Esa actitud sumisa e infantil era exasperante, pero Kokor contuvo su furia. La contuvo como si encerrara un tornado en una botella.
—¿Es que fue un accidente? —murmuró—. ¿Tropezaste, perdiste el equilibrio, se te rompió la ropa y por casualidad caíste encima de mi hermana?
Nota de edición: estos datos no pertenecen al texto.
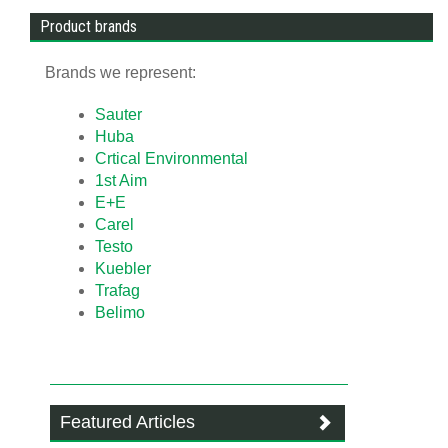
Product brands
Brands we represent:
Sauter
Huba
Crtical Environmental
1st Aim
E+E
Carel
Testo
Kuebler
Trafag
Belimo
Featured Articles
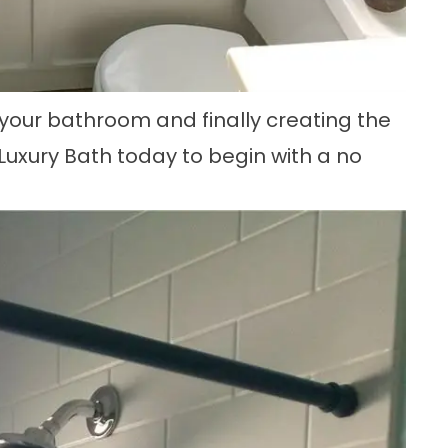
your bathroom and finally creating the
uxury Bath today to begin with a no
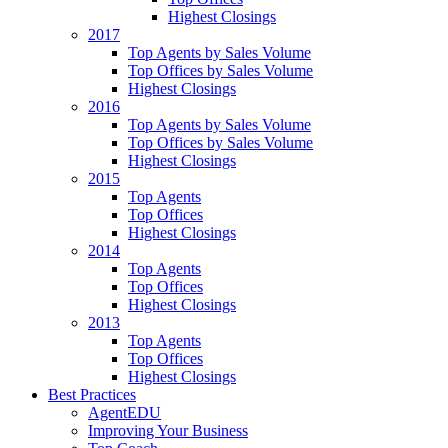
Highest Closings
2017
Top Agents by Sales Volume
Top Offices by Sales Volume
Highest Closings
2016
Top Agents by Sales Volume
Top Offices by Sales Volume
Highest Closings
2015
Top Agents
Top Offices
Highest Closings
2014
Top Agents
Top Offices
Highest Closings
2013
Top Agents
Top Offices
Highest Closings
Best Practices
AgentEDU
Improving Your Business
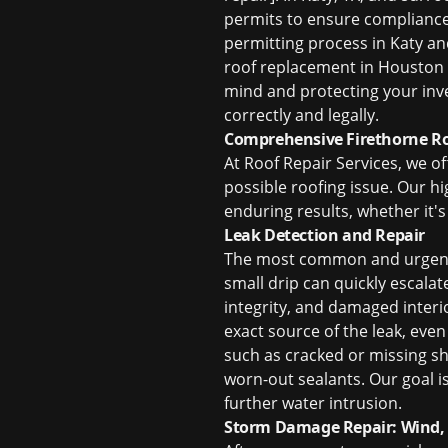
permits to ensure compliance w
permitting process in Katy a
roof replacement in Houston
mind and protecting your inve
correctly and legally.
Comprehensive Firethorne Roo
At Roof Repair Services, we of
possible roofing issue. Our h
enduring results, whether it's
Leak Detection and Repair
The most common and urge
small drip can quickly escala
integrity, and damaged interi
exact source of the leak, eve
such as cracked or missing 
worn-out sealants. Our goal i
further water intrusion.
Storm Damage Repair: Wind, 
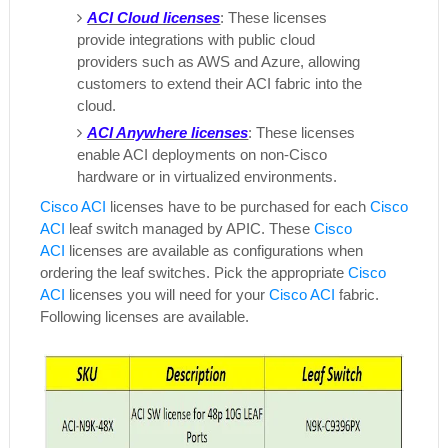
ACI Cloud licenses
: These licenses
provide integrations with public cloud
providers such as AWS and Azure, allowing
customers to extend their ACI fabric into the
cloud.
ACI Anywhere licenses
: These licenses
enable ACI deployments on non-Cisco
hardware or in virtualized environments.
Cisco ACI
licenses have to be purchased for each
Cisco
ACI
leaf switch managed by APIC. These
Cisco
ACI
licenses are available as configurations when
ordering the leaf switches. Pick the appropriate
Cisco
ACI
licenses you will need for your
Cisco ACI
fabric.
Following licenses are available.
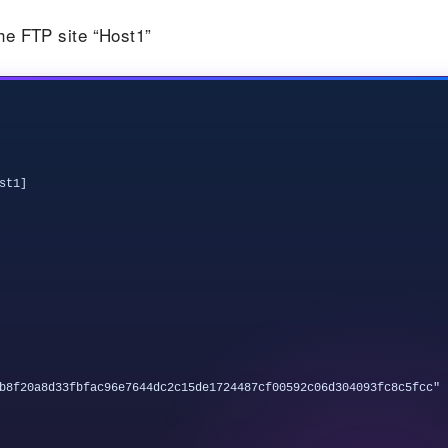
the FTP site “Host1”
t1]

b8f20a8d33fbfac96e7644dc2c15de1724487cf00592c06d304093fc8c5fcc"
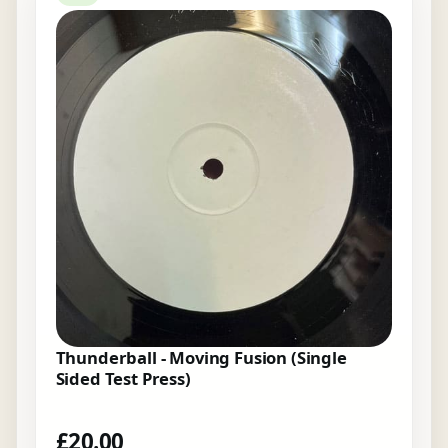
Thunderball - Moving Fusion (Single
Sided Test Press)
£
20.00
—Quiero decir… quería interrumpir esto, todos estos meses…
—Meses —jadeó Kokor.
—No hables más, cachorrito —dijo Sevet—. Sólo empeoras las cosas.
—¿Tú lo llamas «cachorrito»? —preguntó Kokor. Era la palabra que ambas usaban cuando eran adolescentes, para describir a los jovencitos que jadeaban de deseo.
—Estaba tan ávido que no pude evitarlo —sonrió Sevet, liberándose del abrazo de Obring— . Y a él le gusta que se lo diga.
Obring se sentó desconsoladamente en la cama. No intentó cubrirse. Era evidente que por esa noche había perdido todo interés en el amor.
—No te preocupes, Obring —dijo Sevet. Se plantó junto a la cama y se agachó para recoger su ropa—. Ella te renovará el contrato. No creo que esté ansiosa por revelar esta historia, así que te renovará el contrato todo el tiempo que quieras, tan sólo para evitar que vayas por ahí contándolo.
Kokor miró el vientre abultado de Sevet, los pechos fláccidos. Y sin embargo había poseído a su esposo. Después de todo lo demás, también le había robado eso. Era insoportable.